***** Given material *****

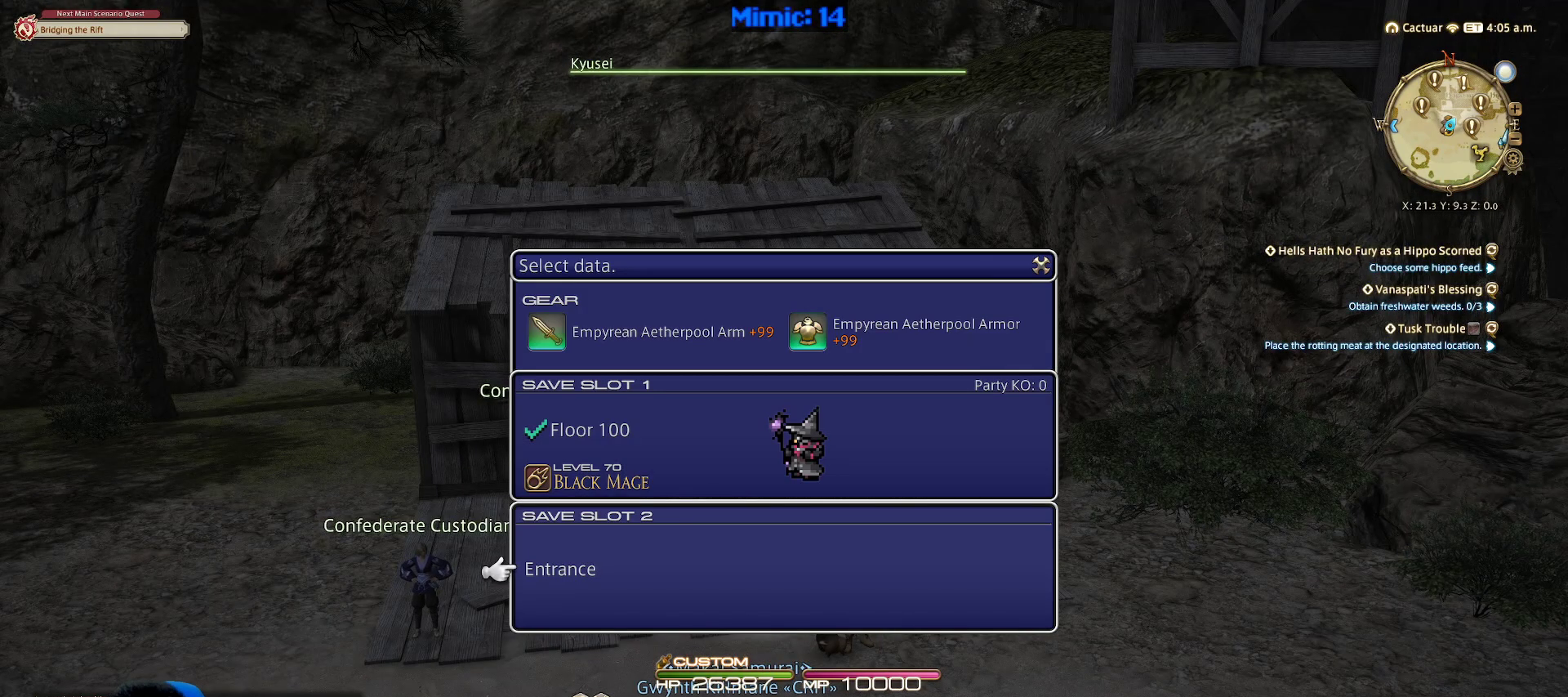
{"keys": [], "events": []}
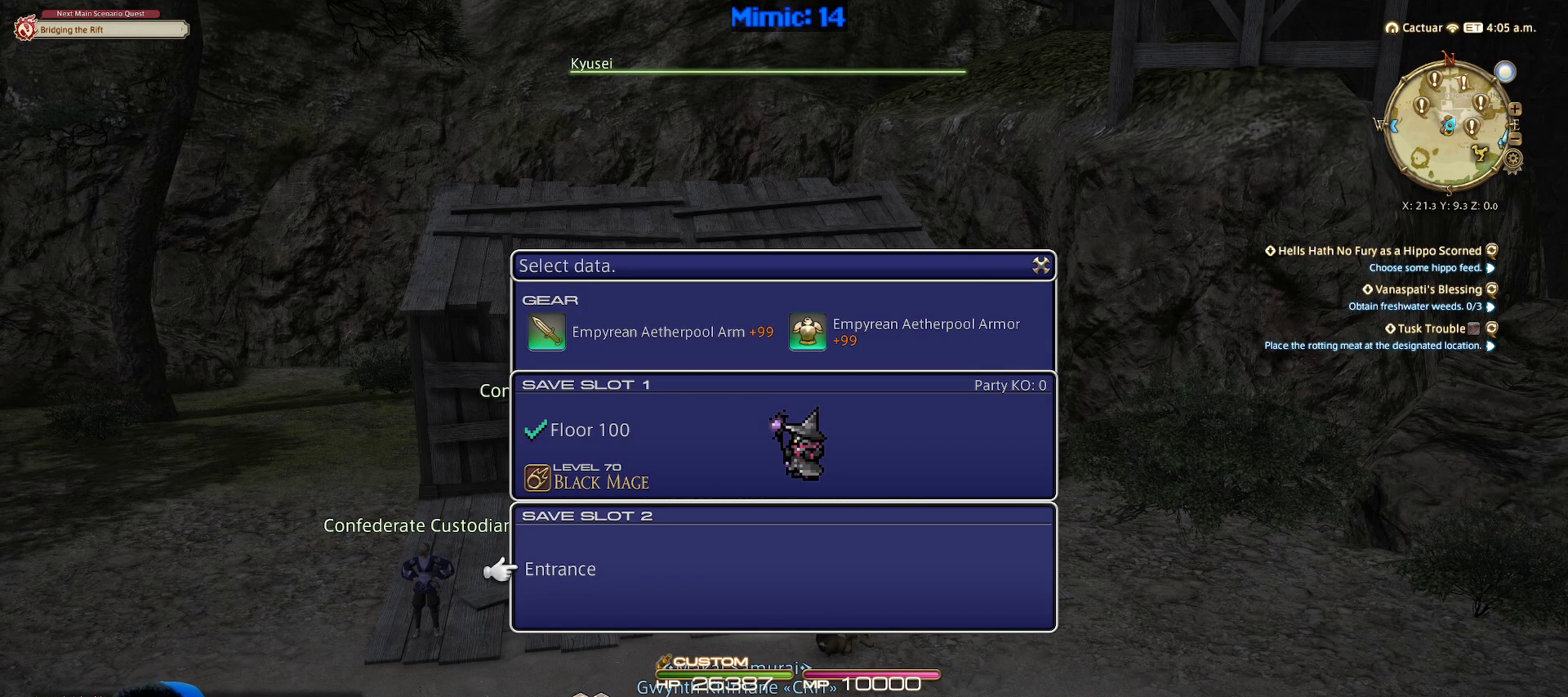
{"keys": [], "events": []}
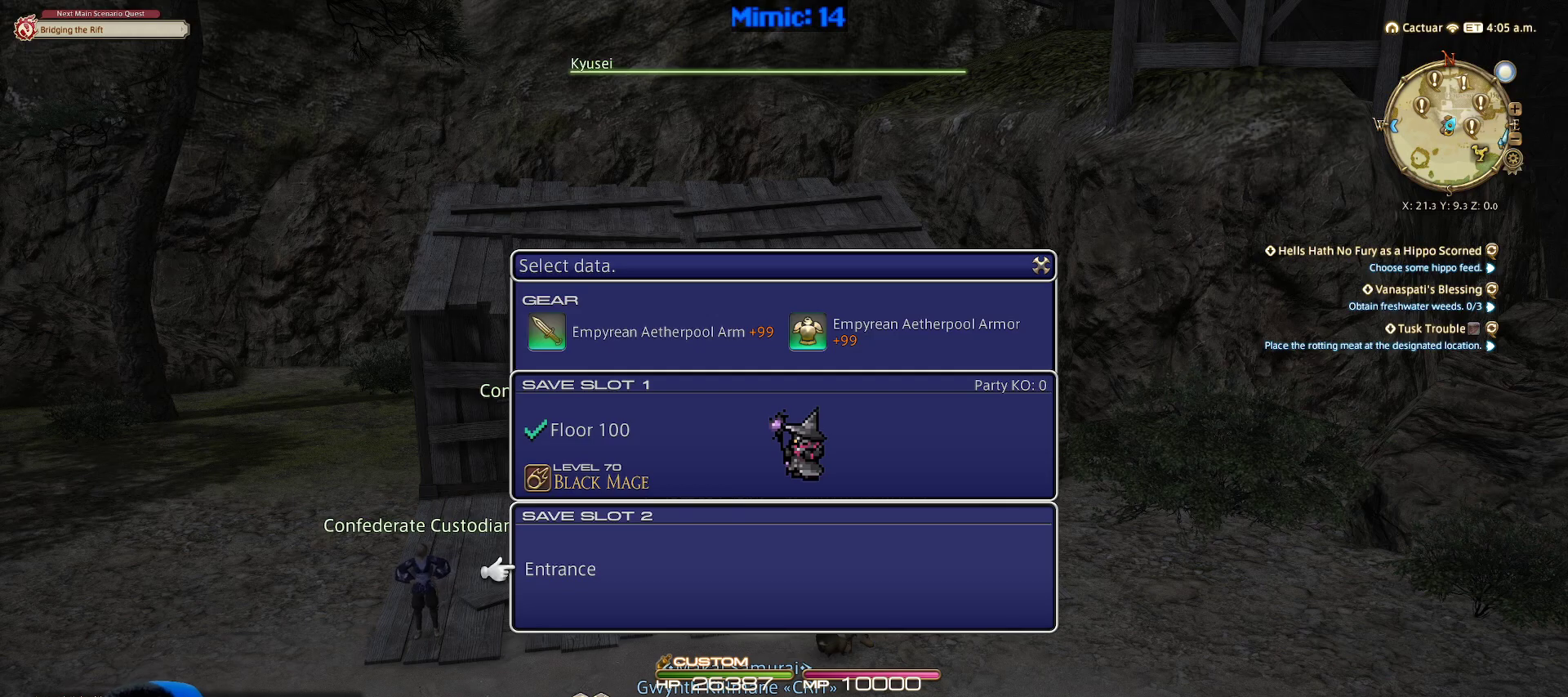
{"keys": [], "events": []}
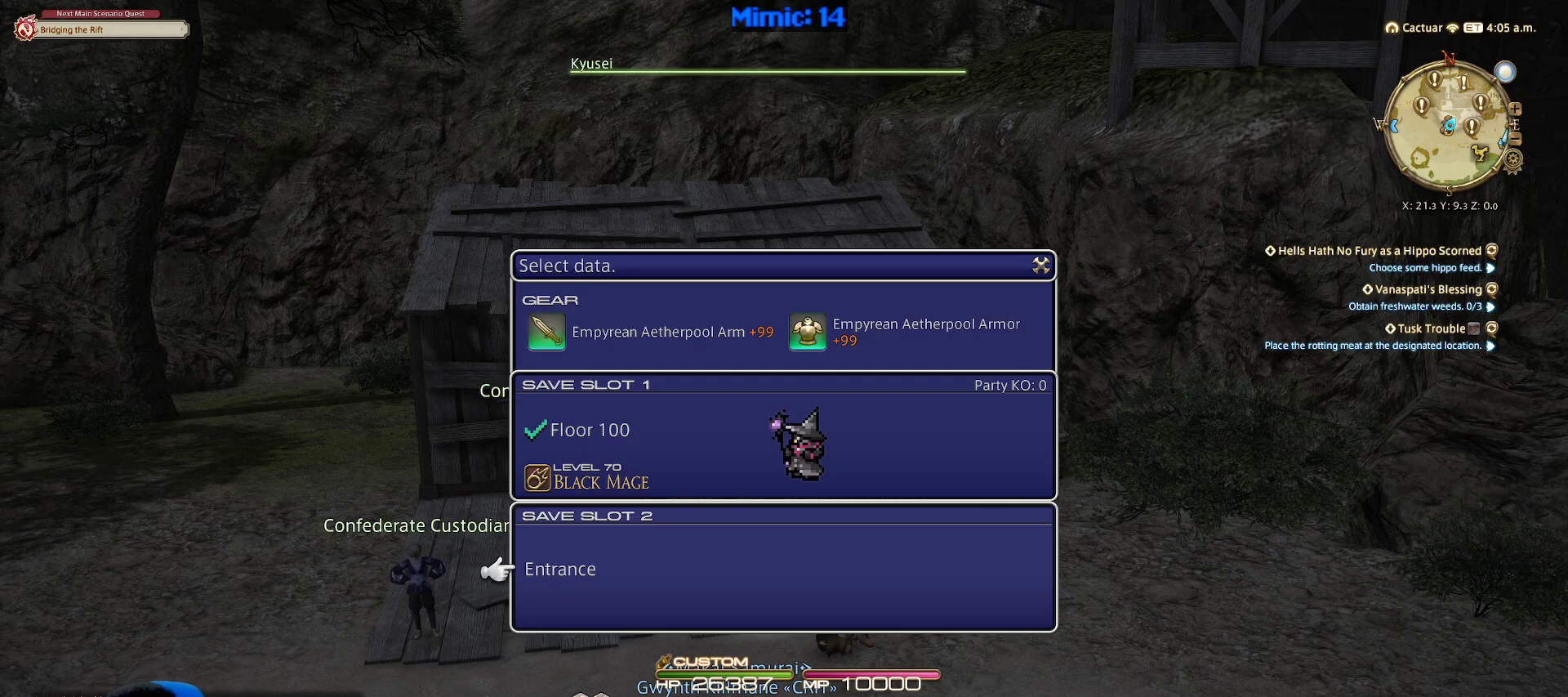
{"keys": [], "events": [[233, "minus", "down"], [350, "minus", "up"]]}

*****

[Activity]
Please repeat the data above exactly as it appears, pictures excluded.

[Solved exercise]
{"keys": [], "events": []}
{"keys": [], "events": []}
{"keys": [], "events": []}
{"keys": [], "events": [[233, "minus", "down"], [350, "minus", "up"]]}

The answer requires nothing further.